Trekking groups leap-frog each other a lot on the trails, due to our common destination.
This porter had been wearing a John Cena t-shirt for the previous four days.
Day 8: Are we going up or coming down?
Remember them steps? 
How do you keep 90% of your body heat from escaping through your head? 
Every bridge comes fully-equipped with prayer flags.
There isn't a country in the world where birds don't enjoy chilling on a good power line.
This is wheat. I'm pretty sure.
(PS In addition to bread, this makes a great desktop photo on your computer.)
 Day 9: Jhinu has awesome hot springs
Jhinu is a bustling trekker metropolis. And there are great hot springs 30 minutes away.
"Tibetan" handicraft are never too far away.
Taking out the trash becomes a bit more urgent when it is on fire.
New Bridge. Can't wait for Newer Bridge. 
Nope, I didn't buy one of those hats.
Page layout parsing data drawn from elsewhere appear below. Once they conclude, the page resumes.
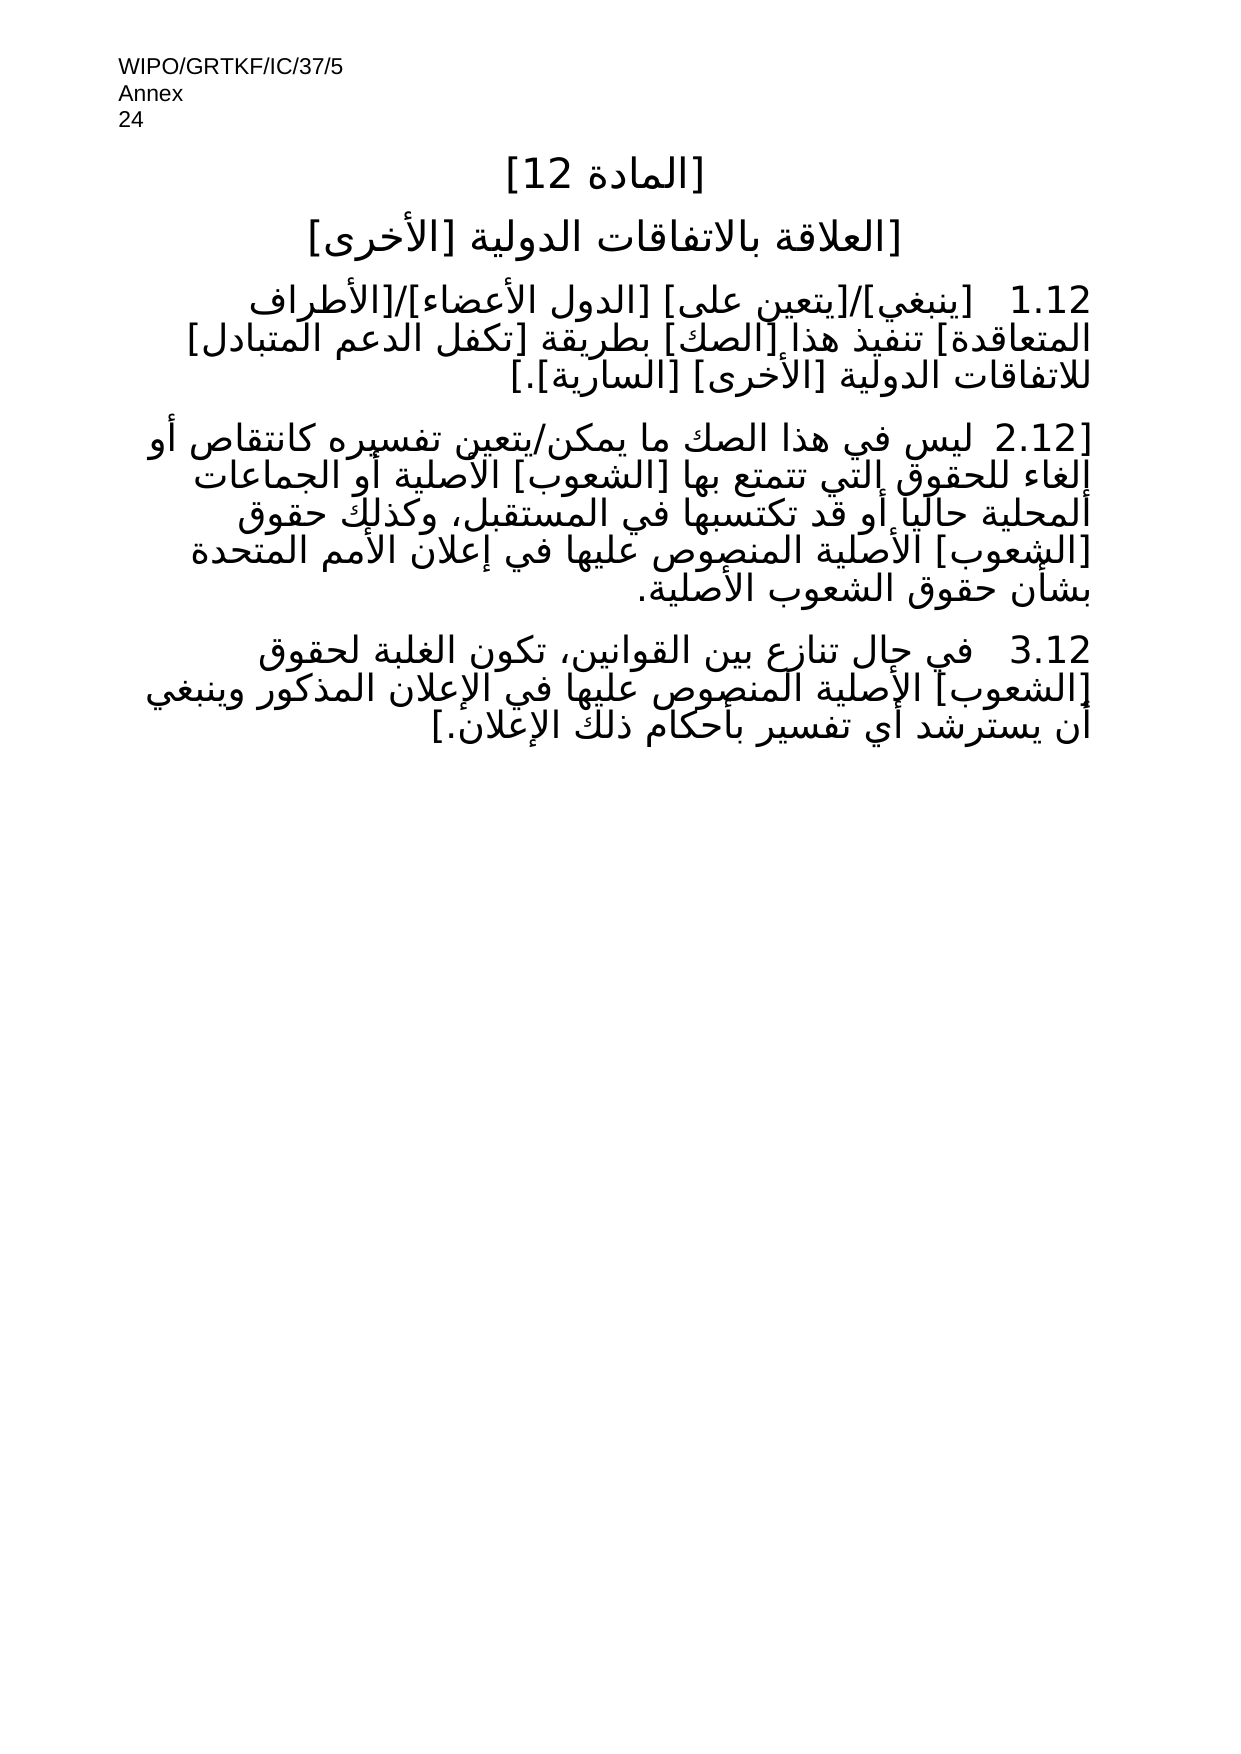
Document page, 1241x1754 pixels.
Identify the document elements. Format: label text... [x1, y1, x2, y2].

text [المادة 12] [118, 158, 1092, 196]
text [العلاقة بالاتفاقات الدولية [الأخرى] [118, 221, 1092, 258]
text [2.12 ليس في هذا الصك ما يمكن/يتعين تفسيره كانتقاص أو إلغاء للحقوق التي تتمتع بها [الشعوب] الأصلية أو الجماعات المحلية حاليا أو قد تكتسبها في المستقبل، وكذلك حقوق [الشعوب] الأصلية المنصوص عليها في إعلان الأمم المتحدة بشأن حقوق الشعوب الأصلية. [118, 421, 1092, 608]
text 3.12 في حال تنازع بين القوانين، تكون الغلبة لحقوق [الشعوب] الأصلية المنصوص عليها في الإعلان المذكور وينبغي أن يسترشد أي تفسير بأحكام ذلك الإعلان.] [118, 633, 1092, 746]
text 1.12 [ينبغي]/[يتعين على] [الدول الأعضاء]/[الأطراف المتعاقدة] تنفيذ هذا [الصك] بطريقة [تكفل الدعم المتبادل] للاتفاقات الدولية [الأخرى] [السارية].] [118, 283, 1092, 396]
I bought two.
Making lumber the old fashioned way.
Amputating toes the old fashioned way.
But really...
One of the most impressive things I have ever witnessed. Another man was on the other end of the saw.
 Day 10: The End or Pretty Darn Close
Closer to civilization, more crafts for sale and trekkers of all ages and sizes. 
Somehow I survived the entire trek without buying a can of Pringles. They were everywhere.
I did enjoy an Everest or two.
After a night camping at the Australian Camp, our crew migrated back to Pokhara by bus for a most relaxing evening at the Shangri-La. It doesn't take much to impress a group coming off ten days of sleeping in tents and not showering, but this place would have impressed even the most recently bathed. It was blissful. We then flew back to Kathmandu for a full day of exploring and a dinner with the westerner that literally wrote The Book on Nepal.

Stan Armington has been living in Nepal for a long time now and had quite a few interesting views on trekking in Nepal and beyond. Overall, he seemed none too pleased with how populated and busy the country is becoming. Regardless of his views and thoughts, he hosted us to an incredible dinner of endless momos, dahl, curry, shrimp wafers, and popcorn.
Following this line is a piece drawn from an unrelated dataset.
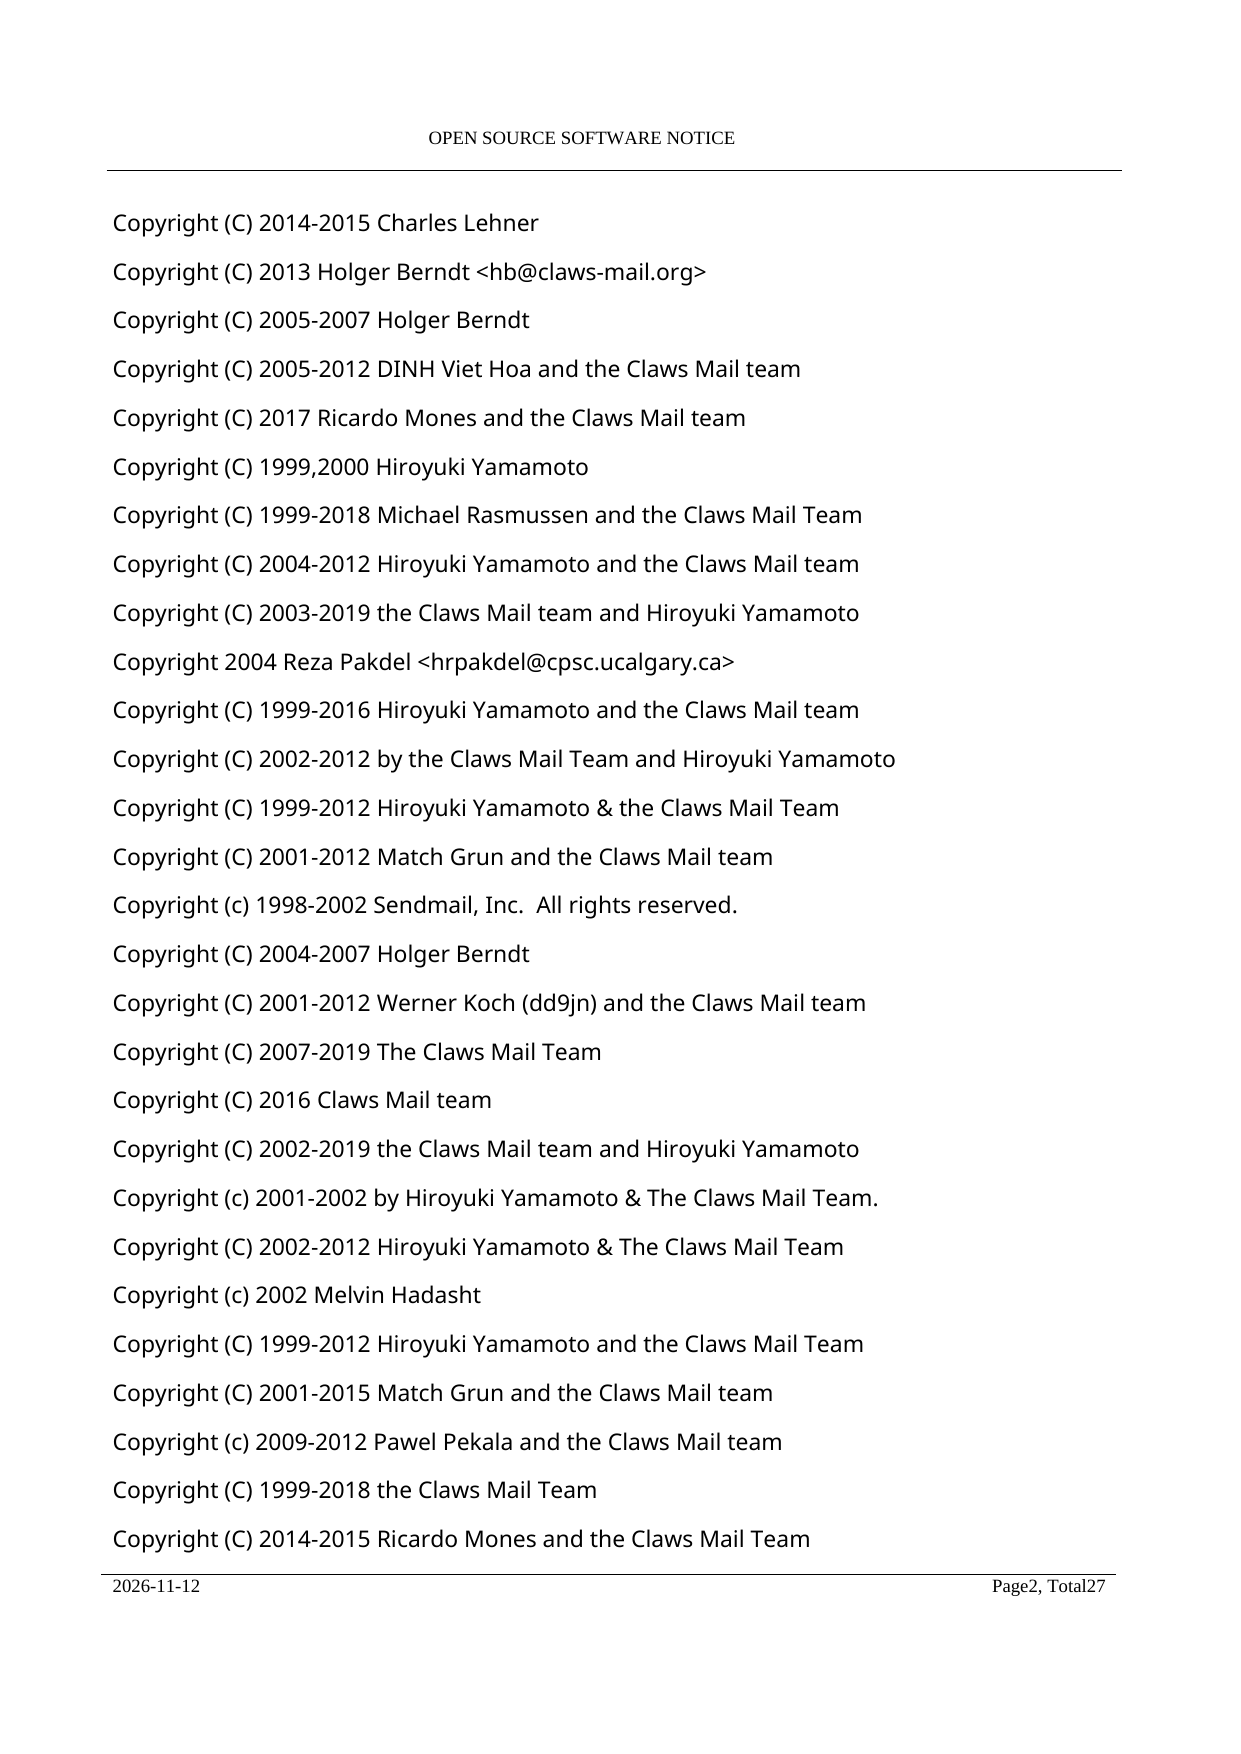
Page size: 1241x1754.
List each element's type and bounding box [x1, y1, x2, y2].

text [112, 206, 1128, 1555]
One last stop of note was a visit to Bhaktapur. Bhaktapur is a beautifully preserved traditional Nepalese town, on par with historic city centers in most European cities. It features dozens of beautifully crafted and carved temples, narrow windy streets, few cars, and even street food! It was about 30 minutes by taxi from Kathmandu, but the drive added to the adventure of the trip. A must do.

And just like that, Nepal was a thing of the past. However, I sure hope it is also a thing of my future. The mountains were like none other, both for their natural beauty and the culture that exists amidst them.

But wait...

Insane in Bahrain! Insane, got no plane!
A delayed flight and missed connection put us in the lovely dessert city of Bahrain for 24 hours. WooHOO!
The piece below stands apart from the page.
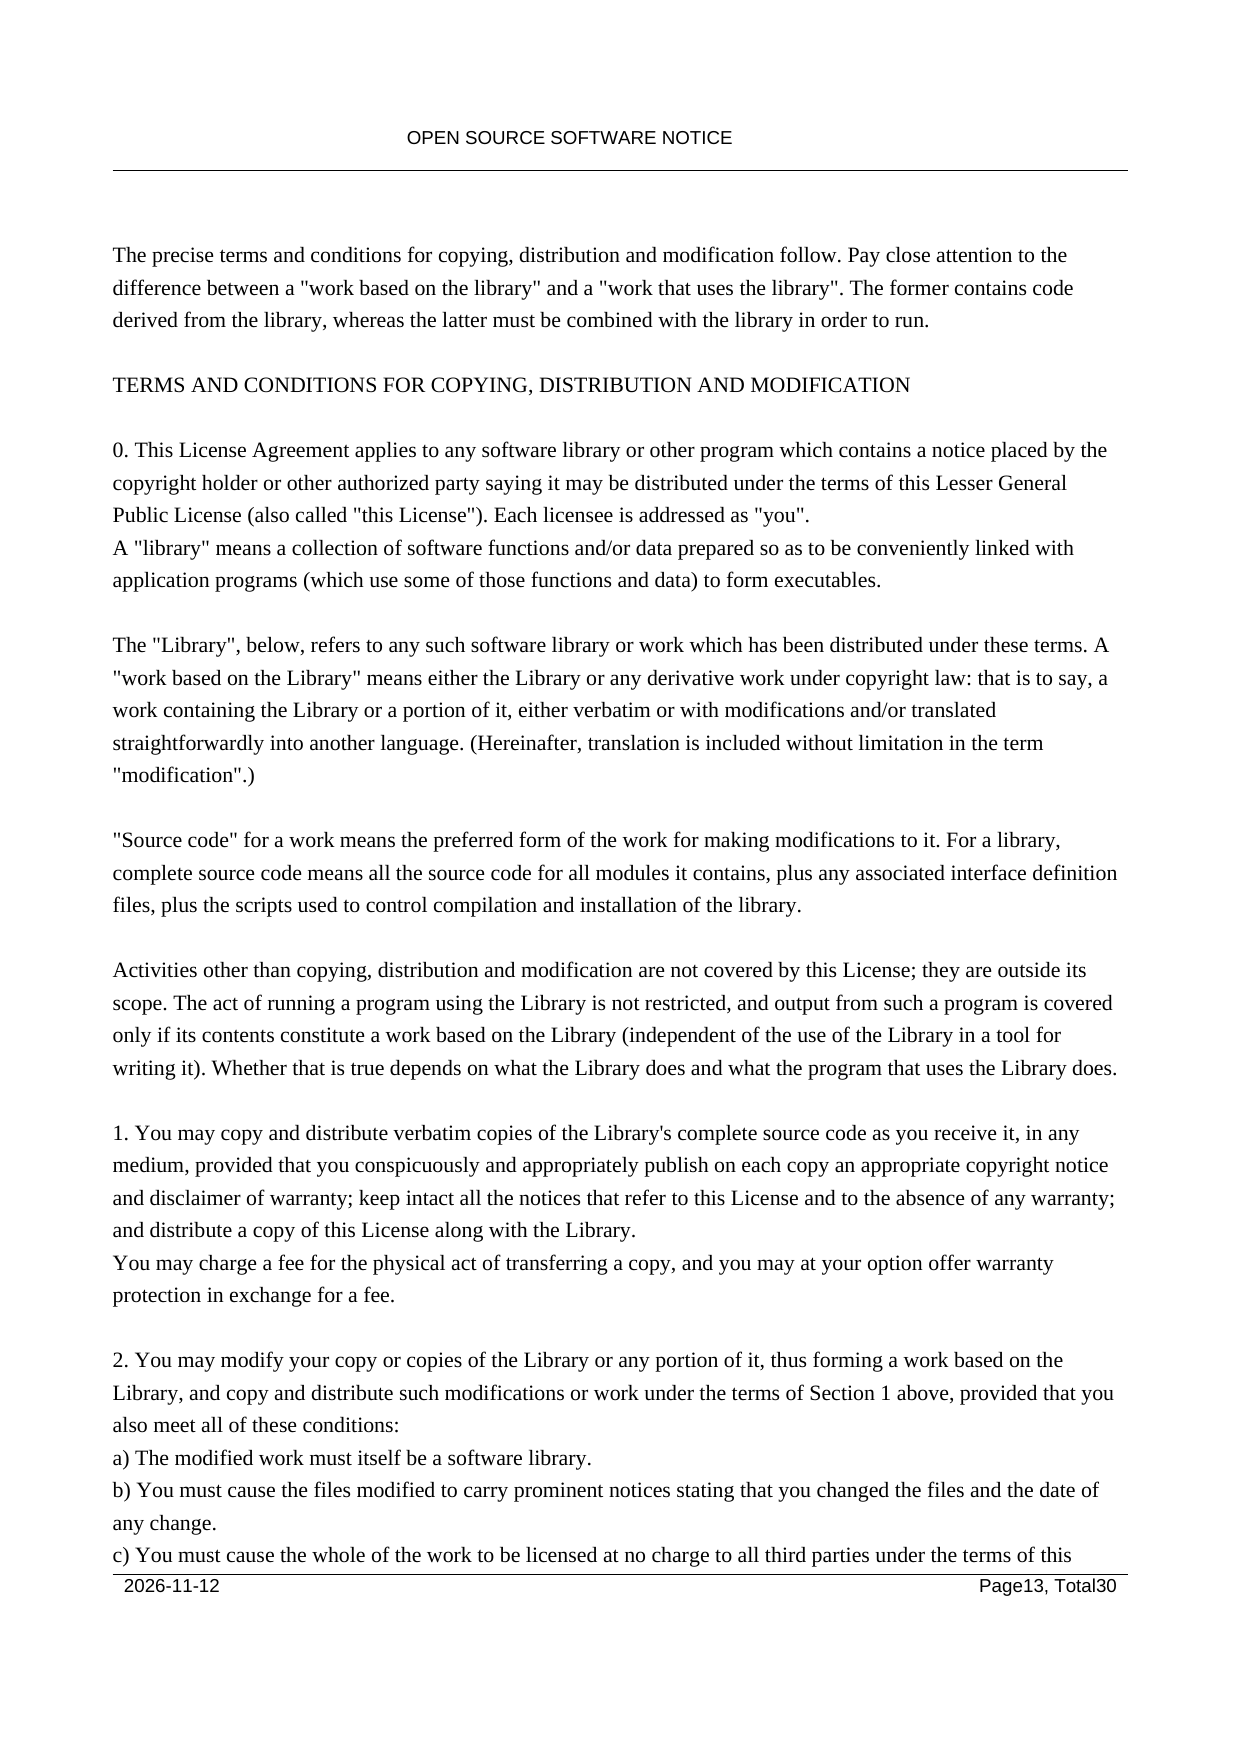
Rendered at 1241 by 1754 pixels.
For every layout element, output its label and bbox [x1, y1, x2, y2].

text [112, 206, 1128, 1571]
Have money, build massive World Trade Center towers. Right?
Then build a high-end mall on the ground floor: Louis Vitton, Rolex, Tiffany & Co, Armani, etc.
0% of this fruit is grown in Bahrain. Where is the oil stall?
Had a lot of money? Rent a bunch of cranes and then stop construction.
This construction site has been as pictured for a year and a half. Yikes.
I had been craving ice cream for weeks. Craving satisfied.
The End


JB said...

Looks amazing. Can't wait to see your ass in one of those hats driving your Subaru decked out in prayer flags. Awesome trip!

Bernard Rocca said...

I got the hats, the flags, and the Subaru. Stay tuned for photo...

Anonymous said...

Looks like a great trip! Do Sherpas (true and not) use iPads or iPhones?


snowymonk said...

Awesome post as always, but this one is incredible! Those pics take me right back to Nepal... what a special place. Sounds like it was a great trip!

David Doman said...

amazing journey and amazing job documenting it as always my man. Dropbox more photos!

That might be my favorite of the ones posted.